-- REQUEST A --
Name every tag listed at the top of the blog post about a poem being set to music.
-- REQUEST B --
Extend the blog post about a poem being set to music, picking up after its final sentence.

-- PASSAGE FOR REVIEW --
[Start of Attachment]
Tags
music, poetry, sailing, Sea of Cortez, Stars, Troy Armstrong, universe
One of my poems has been set to music. An amazing composer, Troy Armstrong, emailed me earlier this year and told me how he had found one of my early blog posts called “Swimming Among the Stars,” which featured a poem I had written long ago. He was so moved by the poem he set it to music.
His choral piece is called “Swimming Among the Stars,” and while I was thrilled and honored that he should do such a thing, I was blown away by the song itself, which is hauntingly beautiful. You can listen to it at the link above.
While it’s meant to be sung and he’s working on having it recorded by a choral group, what you hear below is from a synthesizer. Even so it’s incredible . . . tell me what you think. I’m so deeply humbled by it. You might want to visit his website and hear more of his music. Some created for orchestra, string quartets, solo instruments, and voice.
The poem and part of the post that inspired this music is copied below, or you can read the original here, which included a night swim. It was written when we were sailing across the Sea of Cortez one moonless night. Here’s what I wrote in that post:
We sail across the universe on the back of a tiny planet at the edge of a galaxy that swirls around us. Too often we forget that–how embedded we really are in the universe.
I became acutely aware of this one night when we were crossing the Sea of Cortez from Baja to mainland Mexico. There was no wind, no moon. The sea was perfectly still like the surface of a dark mirror, marred only by our trailing wake.
[End of Attachment]
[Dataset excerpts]
[Start of Attachment]
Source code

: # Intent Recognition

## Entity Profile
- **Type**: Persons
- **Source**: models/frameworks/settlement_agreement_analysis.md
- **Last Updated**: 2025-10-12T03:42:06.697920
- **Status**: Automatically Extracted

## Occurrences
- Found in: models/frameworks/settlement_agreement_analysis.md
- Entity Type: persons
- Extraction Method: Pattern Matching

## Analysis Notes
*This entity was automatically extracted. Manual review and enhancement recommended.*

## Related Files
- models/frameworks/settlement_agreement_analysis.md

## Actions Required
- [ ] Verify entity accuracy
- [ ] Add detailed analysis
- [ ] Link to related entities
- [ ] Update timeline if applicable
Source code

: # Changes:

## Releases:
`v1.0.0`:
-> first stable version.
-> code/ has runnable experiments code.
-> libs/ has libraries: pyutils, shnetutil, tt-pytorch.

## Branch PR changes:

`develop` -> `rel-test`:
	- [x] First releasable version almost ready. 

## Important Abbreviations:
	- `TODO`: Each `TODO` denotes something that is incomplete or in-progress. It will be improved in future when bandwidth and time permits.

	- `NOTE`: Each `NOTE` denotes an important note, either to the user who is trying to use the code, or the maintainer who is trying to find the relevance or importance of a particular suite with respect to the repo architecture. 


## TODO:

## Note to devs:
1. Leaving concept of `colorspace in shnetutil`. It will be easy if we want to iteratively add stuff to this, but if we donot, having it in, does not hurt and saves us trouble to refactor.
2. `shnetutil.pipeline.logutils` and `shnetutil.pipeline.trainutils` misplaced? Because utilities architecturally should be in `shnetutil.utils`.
[End of Attachment]
-- TASK OUTPUT A --
music, poetry, sailing, Sea of Cortez, Stars, Troy Armstrong, universe

-- TASK OUTPUT B --
Above us the bare mast stirred a billion stars, which were reflected in the sea’s surface below. I felt like we were on a starship sailing through the cosmos. Later that night I wrote this:
Night Crossing, Sea of Cortez
The sea appears so simple
With a dark, indulgent face
The stars there twice reflected
Like a world spun out of space
Our sloop shoots through the cosmos
Through a mute and moonless night
Our wake a fiery comet
Streaming effervescent light
With all the universe inert
We slip from star to star
Then reach across the Milky Way
Toward galaxies afar
Eons swirl, light-years unfurl
And none can still our flight
Leaping toward the infinite
To apprehend the light.
I’m not alone in seeing the overlap between the ocean and the night sky. Various artists are fond of depicting whales and dolphins and other sea creatures swimming among the stars.
The ocean and the universe stand at the edge of the wild, the last two true frontiers we have to explore, except for the human consciousness, of course. The ocean and the universe have become symbols for consciousness as well as adventure.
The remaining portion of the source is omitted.